SELECTED EXCERPT:

◇ ◇ ◇ ◇ ◇

On 24 February 2022, the Russian flagship cruiser Moskva and patrol ship Vasily Bykov began an assault on Snake Island, a Ukrainian island located in the Black Sea near the Danube Delta. It is a small island with a single village populated by fewer than 30 people, that had a contingent of 13 border guards, all belonging to the Izmail Border Detachment, stationed on the island at the time of the attack. Moskva called on the soldiers to surrender in return for their safety, which was firmly declined by the defenders.

The audio of the interaction was originally posted by the Ukrainian online newspaper Ukrainska Pravda. The exchange, which took place in Russian, has been translated as:

Russian warship: "Snake Island, I, Russian warship, repeat the offer: put down your arms and surrender, or you will be bombed. Have you understood me? Do you copy?"

Ukrainian 1 to Ukrainian 2: "That's it, then. Or, do we need to fuck them back off?"

Ukrainian 2 to Ukrainian 1: "Might as well."

◇ ◇ ◇ ◇ ◇

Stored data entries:

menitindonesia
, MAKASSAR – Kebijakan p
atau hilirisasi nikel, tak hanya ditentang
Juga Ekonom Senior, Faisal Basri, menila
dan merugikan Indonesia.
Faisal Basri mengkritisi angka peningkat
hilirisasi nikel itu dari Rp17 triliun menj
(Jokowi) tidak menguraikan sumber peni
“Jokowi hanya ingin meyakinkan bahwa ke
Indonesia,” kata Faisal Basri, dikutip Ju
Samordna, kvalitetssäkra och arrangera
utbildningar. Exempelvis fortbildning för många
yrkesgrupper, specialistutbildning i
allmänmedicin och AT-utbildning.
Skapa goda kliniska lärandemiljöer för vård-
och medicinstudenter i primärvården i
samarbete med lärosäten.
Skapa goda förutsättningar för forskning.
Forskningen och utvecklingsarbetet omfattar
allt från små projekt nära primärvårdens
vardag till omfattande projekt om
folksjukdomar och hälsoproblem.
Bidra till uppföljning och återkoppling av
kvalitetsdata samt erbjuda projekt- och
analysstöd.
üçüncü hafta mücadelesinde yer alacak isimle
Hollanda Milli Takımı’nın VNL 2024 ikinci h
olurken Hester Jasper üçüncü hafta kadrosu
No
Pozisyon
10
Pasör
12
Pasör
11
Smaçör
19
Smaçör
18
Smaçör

◇ ◇ ◇ ◇ ◇

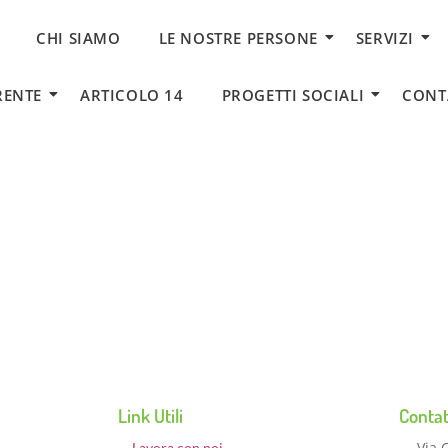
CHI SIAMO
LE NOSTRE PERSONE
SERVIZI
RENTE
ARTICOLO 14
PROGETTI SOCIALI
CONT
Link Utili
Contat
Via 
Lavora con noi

◇ ◇ ◇ ◇ ◇

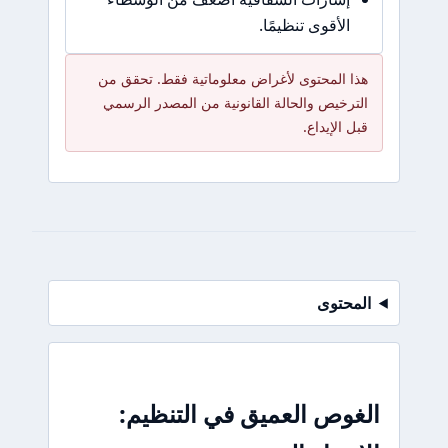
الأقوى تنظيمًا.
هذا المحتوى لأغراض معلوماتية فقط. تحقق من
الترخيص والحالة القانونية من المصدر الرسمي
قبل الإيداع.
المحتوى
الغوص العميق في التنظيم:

◇ ◇ ◇ ◇ ◇

DIRECTIONS:
1. From the Snake Island passage, extract the text that begins at "On 24 February" and stops after "by the defenders.".
2. Write a continuation of the Snake Island passage, starting after its final line.
The rows above are separate material and are not part of the Snake Island passage.

ANSWERS TO THE EXERCISE:
1.
On 24 February 2022, the Russian flagship cruiser Moskva and patrol ship Vasily Bykov began an assault on Snake Island, a Ukrainian island located in the Black Sea near the Danube Delta. It is a small island with a single village populated by fewer than 30 people, that had a contingent of 13 border guards, all belonging to the Izmail Border Detachment, stationed on the island at the time of the attack. Moskva called on the soldiers to surrender in return for their safety, which was firmly declined by the defenders.

2.
Ukrainian 1: "Russian warship, go fuck yourself."

"Ukrainian 1" is believed to be Roman Hrybov (also transliterated Gribov), a member of the State Border Guard Service of Ukraine. The line has also been translated as "Fuck you, Russian warship." Author and academic Alex Abramovich, writing in the London Review of Books, noted that a more literal translation of "иди на хуй", transliterated as "Idi na khuy", is "Go to a dick", or more idiomatically, "Go sit on a dick".

Subsequently, Snake Island was captured by the Russian naval forces, and Ukraine had initially thought and reported that the thirteen soldiers defending it were all killed in the Russian assault. Ukrainian president Volodymyr Zelenskyy announced he would "posthumously" award the soldiers on Snake Island with the highest Ukrainian honour, the Hero of Ukraine. Russia however denied those accounts and stated that all the soldiers were not dead, but had surrendered and been taken as prisoners.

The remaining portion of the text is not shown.